At that time he had just finished an excellent season in the SuperElit (the top Swedish junior league) where he produced 52 points in 42 games – the second-highest total in the league that season.

Draftin Europe described Karlsson like this: “nice shot and combines that with his ability to read developing holes in the offensive zone; quality game from faceoff dots to end-boards.”

“Karlsson is an offensive player,” wrote Chris Legg of DobberProspects back in June. “He possesses a good shot, good hands, and he has the size that won’t hurt his chances of developing into an NHLer.”

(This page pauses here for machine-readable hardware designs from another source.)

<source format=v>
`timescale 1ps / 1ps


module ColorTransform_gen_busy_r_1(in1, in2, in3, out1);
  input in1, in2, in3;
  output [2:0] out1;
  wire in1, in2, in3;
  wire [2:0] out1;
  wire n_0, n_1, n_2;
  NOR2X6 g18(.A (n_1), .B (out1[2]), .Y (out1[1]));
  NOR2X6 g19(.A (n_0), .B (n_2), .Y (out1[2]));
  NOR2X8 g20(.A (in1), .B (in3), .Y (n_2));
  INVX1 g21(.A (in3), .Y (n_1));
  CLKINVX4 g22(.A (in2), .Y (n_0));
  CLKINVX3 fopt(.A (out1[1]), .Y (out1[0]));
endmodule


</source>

The most intriguing report came from CanucksArmy, where it was pointed out by Ryan Biech that Karlsson had a couple of eye-popping statistics. That included the highest involvement percentage (earning a point on 41.6% of his junior team’s goals) of the top 100 prospects CanucksArmy profiled, and an absurdly high GF%REL (Goals-for percentage relative to his teammates) of 24.9%.

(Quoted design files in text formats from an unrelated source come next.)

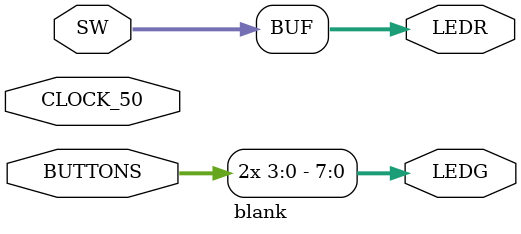
<source format=v>
module blank
(
	//Clock Input
//	input [1:0] CLOCK_24,  // 24 MHz
//	input [1:0] CLOCK_27,  // 27 MHz
	input       CLOCK_50,  // 50 MHz
//	input       EXT_CLOCK, // External Clock

	// Push Button
	input [3:0] BUTTONS, // Active - LOW

	// DPDT Switch
	input [9:0] SW, // Active - HIGH
	
	// LED, Active - HIGH
	output [9:0] LEDR,
	output [7:0] LEDG


	//7-SEG Dispaly, Active - LOW
//	output [6:0] HEX0,
//	output [6:0] HEX1,
//	output [6:0] HEX2,
//	output [6:0] HEX3,

	// UART
//	output UART_TXD,
//	input  UART_RXD,

	// VGA
//	output VGA_HS,      // VGA H_SYNC
//	output VGA_VS,      // VGA V_SYNC
//	output [3:0] VGA_R, // VGA Red[3:0]
//	output [3:0] VGA_G, // VGA Green[3:0]
//	output [3:0] VGA_B, // VGA Blue[3:0]

	// Audio CODEC
//	inout  AUD_ADCLRCK, // ADC LR Clock
//	input  AUD_ADCDAT,  // ADC Data
//	inout  AUD_DACLRCK, // DAC LR Clock
//	output AUD_DACDAT,  // DAC Data
//	inout  AUD_BCLK,    // Bit-Stream Clock
//	output AUD_XCK,     // Chip Clock

	// SRAM Interface
//	inout  [15:0] SRAM_DQ,   // Data bus 16 Bits
//	output [17:0] SRAM_ADDR, // Address bus 18 Bits
//	output SRAM_UB_N,        // High-byte Data Mask 
//	output SRAM_LB_N,        // Low-byte Data Mask 
//	output SRAM_WE_N,        // Write Enable
//	output SRAM_CE_N,        // Chip Enable
//	output SRAM_OE_N,        // Output Enable

	// SDRAM
//	inout  [15:0] DRAM_DQ,   // SDRAM Data bus 16 Bits
//	output [11:0] DRAM_ADDR, // SDRAM Address bus 12 Bits
//	output DRAM_LDQM,        // SDRAM Low-byte Data Mask 
//	output DRAM_UDQM,        // SDRAM High-byte Data Mask
//	output DRAM_WE_N,        // SDRAM Write Enable
//	output DRAM_CAS_N,       // SDRAM Column Address Strobe
//	output DRAM_RAS_N,       // SDRAM Row Address Strobe
//	output DRAM_CS_N,        // SDRAM Chip Select
//	output DRAM_BA_0,        // SDRAM Bank Address 0
//	output DRAM_BA_1,        // SDRAM Bank Address 0
//	output DRAM_CLK,         // SDRAM Clock
//	output DRAM_CKE,         // SDRAM Clock Enable

	// Flash Interface
//	inout  [7:0]  FL_DQ,   // Data bus 8 Bits
//	output [21:0] FL_ADDR, // Address bus 22 Bits
//	output FL_WE_N,        // Write Enable
//	output FL_RST_N,       // Reset
//	output FL_OE_N,        // Output Enable
//	output FL_CE_N,        // Chip Enable
	
	// SD Card Interface
//	inout  SD_DAT,  //Data
//	inout  SD_DAT3, //Data 3
//	inout  SD_CMD,  //Command Signal
//	output SD_CLK,  //Clock
	
	// I2C
//	inout  I2C_SDAT,
//	output I2C_SCLK,

	// PS2
//	input PS2_DAT,
//	input PS2_CLK,

	// USB JTAG link
//	input  TDI, // CPLD -> FPGA (data in)
//	input  TCK, // CPLD -> FPGA (clk)
//	input  TCS, // CPLD -> FPGA (CS)
//	output TDO, // FPGA -> CPLD (data out)

	// GPIO
//	input[35:0] GPIO_0, // GPIO Connection 0
//	input[35:0] GPIO_1  // GPIO Connection 1
);

assign LEDR = SW;
assign LEDG = {BUTTONS, BUTTONS};


endmodule

</source>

Long story short, his junior team was very bad, so his offensive numbers seemed even more impressive than they would on a better team.

Biech went into further details on Karlsson’s game, stating a liking for his “shot and puck handling in the offensive zone,” but described his skating as choppy and lacking speed. Karlsson came in at No. 81 on the ranking, and was later drafted by San Jose 87th overall.

Prospect reset

Karlsson doesn’t have the same high-end skill that Dahlen possesses, however his size (he’s listed at 6-foot-1 and 187 pounds) and respectable two-way game makes him more projectable to a bottom-six role at the NHL level. He also plays a more coveted position as a centreman.

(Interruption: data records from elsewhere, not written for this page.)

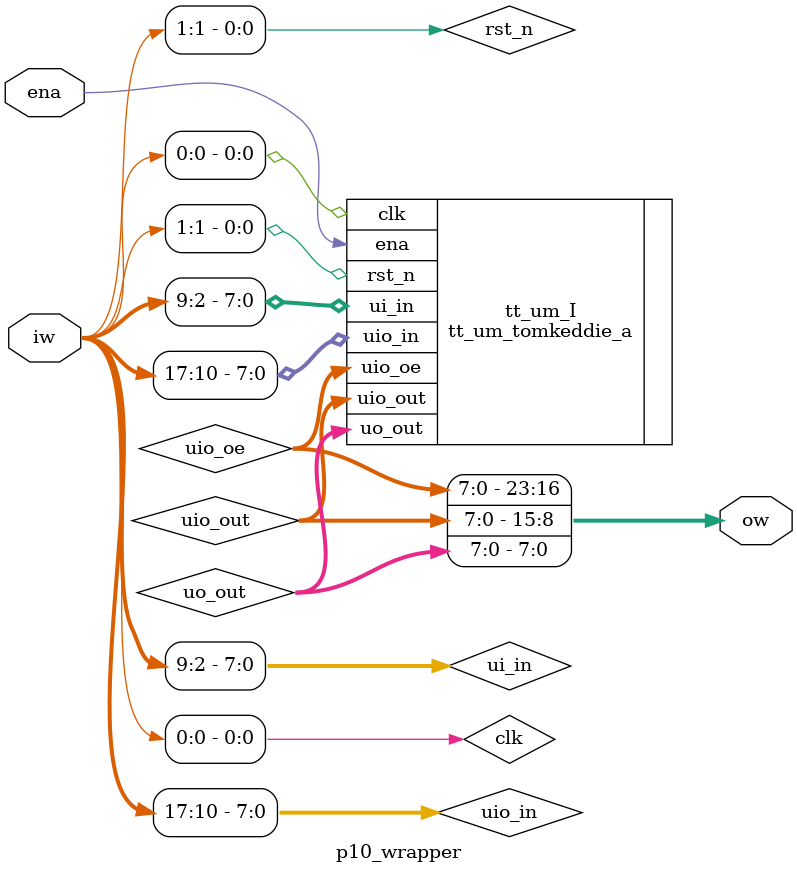
<source format=v>
`default_nettype none

module p10_wrapper (
  input wire ena,
  input wire [17:0] iw,
  output wire [23:0] ow
);

wire [7:0] uio_in;
wire [7:0] uio_out;
wire [7:0] uio_oe;
wire [7:0] uo_out;
wire [7:0] ui_in;
wire clk;
wire rst_n;

assign { uio_in, ui_in, rst_n, clk } = iw;
assign ow = { uio_oe, uio_out, uo_out };

tt_um_tomkeddie_a tt_um_I (
  .uio_in  (uio_in),
  .uio_out (uio_out),
  .uio_oe  (uio_oe),
  .uo_out  (uo_out),
  .ui_in   (ui_in),
  .ena     (ena),
  .clk     (clk),
  .rst_n   (rst_n)
);

endmodule

</source>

While some may be frustrated to see Dahlen traded, it’s also worth mentioning that the Canucks have a very strong history of scouting talent in Sweden.

It will be interesting to track Karlsson as he continues to develop overseas and gets more opportunity with his team. He’s two years younger than Dahlen, who the Canucks acquired two years ago, so this deal sort of acts as a reset button on a young Swedish forward prospect.